Illinois gets $84 million from Citigroup $7 billion settlement

SHARE Illinois gets $84 million from Citigroup $7 billion settlement

Chicago taxpayers, pension systems and neighborhoods where large numbers of renters and homeowners still struggle with subprime and other risky mortgages will share in Illinois’ $84 million portion of a national $7 billion settlement with Citigroup.

The settlement, announced Monday, will be paid by Citigroup to the U.S. government for selling securities that led to the housing bust and the Great Recession.

Illinois Attorney General Lisa Madigan announced the state’s take of the settlement at a news conference at the State of Illinois Building on the same day that Citigroup revealed the deal during its quarterly earnings announcement.

The national settlement stems from the bank’s marketing and sale of securities made up of subprime mortgages, which fueled the boom and bust that triggered the Great Recession in 2007.

In Illinois, the settlement includes $40 million in as-yet-unspecified consumer relief as well as money for blight reduction. An independent monitor will be appointed to oversee the relief distribution.

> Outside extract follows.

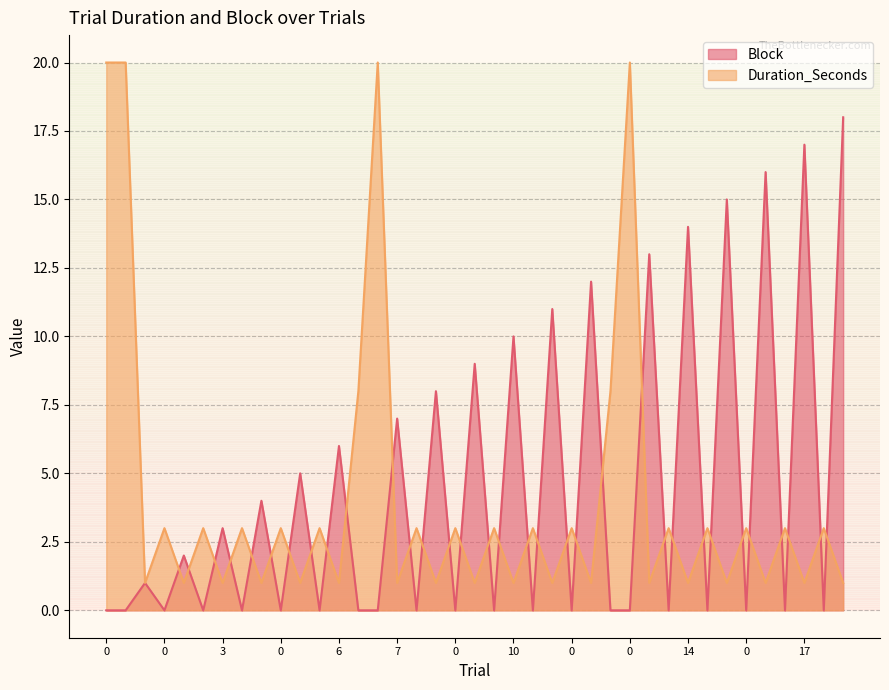

What is the difference between the maximum and minimum values in the Block series?

18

Citigroup also will pay $44 million to the Illinois Teachers Retirement System, the State Universities Retirement System, and the Illinois State Board of Investment, which oversees the State Employees’ Retirement System, General Assembly Retirement System and Judges’ Retirement System.

A spokeswoman for the Civic Federation, which analyzes and monitors government finance issues, said Monday the non-partisan organization could not immediately specify the impact that the $44 million would have.

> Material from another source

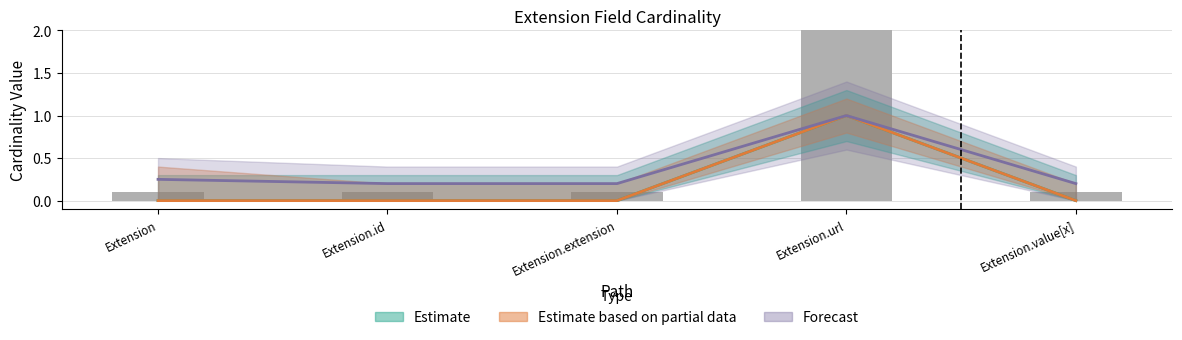

How many values in Min are above zero?

1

Madigan said the $44 million would be “a help,” but that it wouldn’t fully address the state’s unfunded pension liabilities.

Madigan said that a bigger issue remains unsettled: Her legal action against Standard & Poor’s, a national credit rating agency. She claims the company compromised its independence by giving high ratings to risky investments in order to increase its revenue and market share.

“The ratings agencies continued to give (the investments) the highest ratings possible,” Madigan said in an interview after the news conference. “For investors, it would be very hard to determine unless they could look at those individual mortgages what the quality of those assets were. There was a reliance that these investors had on the ratings.

“So certainly the ratings agencies are a key, critical component to the disaster that this economy experienced,” Madigan said.

The national agreement announced Monday comes weeks after talks between the two sides broke down, prompting the Justice Department to warn that it would sue one of the nation’s biggest banks.

Citigroup, among other banks, downplayed the risks of subprime mortgages when packaging them selling them to mutual funds, investment trusts, pensions, as well as other banks and investors.

J.P. Morgan is the only other major U.S. bank to settle so far, though Bank of America is reportedly in talks to do so.